* Task item *
From the rows below, extract every line between the line containing "學生參與歌唱及舞蹈彩排" and the line containing "化中心大劇院公開演出，展示大家共同努力的成", inclusive, and reproduce them unchanged.

* Dataset entries *
--

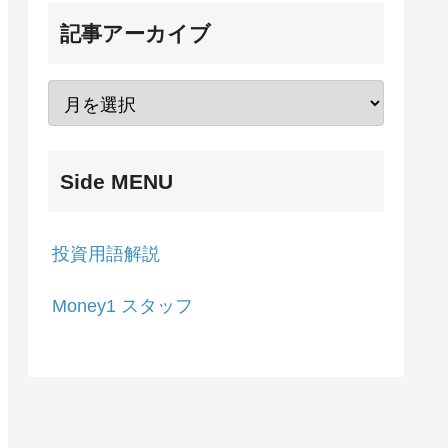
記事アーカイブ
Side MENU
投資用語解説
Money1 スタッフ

--

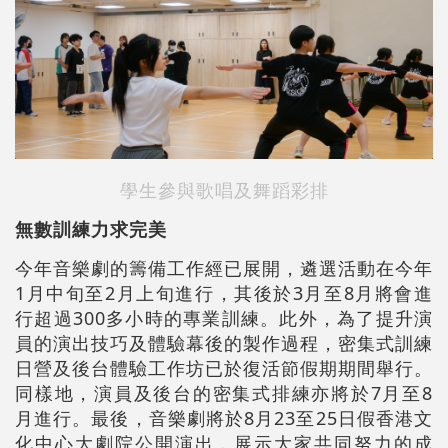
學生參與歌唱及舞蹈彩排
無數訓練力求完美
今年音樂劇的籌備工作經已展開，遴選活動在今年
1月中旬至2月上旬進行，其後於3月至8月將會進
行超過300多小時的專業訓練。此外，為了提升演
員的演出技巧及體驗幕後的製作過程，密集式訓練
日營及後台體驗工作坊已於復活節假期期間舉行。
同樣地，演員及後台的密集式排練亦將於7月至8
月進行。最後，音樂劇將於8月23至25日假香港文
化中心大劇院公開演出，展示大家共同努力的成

--

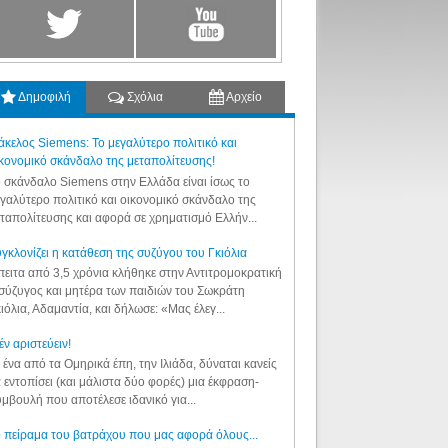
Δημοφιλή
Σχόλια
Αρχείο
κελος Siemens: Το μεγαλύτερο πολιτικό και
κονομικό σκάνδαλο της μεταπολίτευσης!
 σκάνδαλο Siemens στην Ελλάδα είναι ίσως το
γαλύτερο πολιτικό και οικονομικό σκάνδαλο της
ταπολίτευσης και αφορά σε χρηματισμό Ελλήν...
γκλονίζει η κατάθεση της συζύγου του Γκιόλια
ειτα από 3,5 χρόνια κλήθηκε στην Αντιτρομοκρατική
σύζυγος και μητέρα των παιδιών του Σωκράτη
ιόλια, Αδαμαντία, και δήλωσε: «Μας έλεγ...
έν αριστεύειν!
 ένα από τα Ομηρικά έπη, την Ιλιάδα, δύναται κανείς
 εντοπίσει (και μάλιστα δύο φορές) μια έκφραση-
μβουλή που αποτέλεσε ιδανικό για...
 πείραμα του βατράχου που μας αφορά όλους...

--

* Expected output *
學生參與歌唱及舞蹈彩排
無數訓練力求完美
今年音樂劇的籌備工作經已展開，遴選活動在今年
1月中旬至2月上旬進行，其後於3月至8月將會進
行超過300多小時的專業訓練。此外，為了提升演
員的演出技巧及體驗幕後的製作過程，密集式訓練
日營及後台體驗工作坊已於復活節假期期間舉行。
同樣地，演員及後台的密集式排練亦將於7月至8
月進行。最後，音樂劇將於8月23至25日假香港文
化中心大劇院公開演出，展示大家共同努力的成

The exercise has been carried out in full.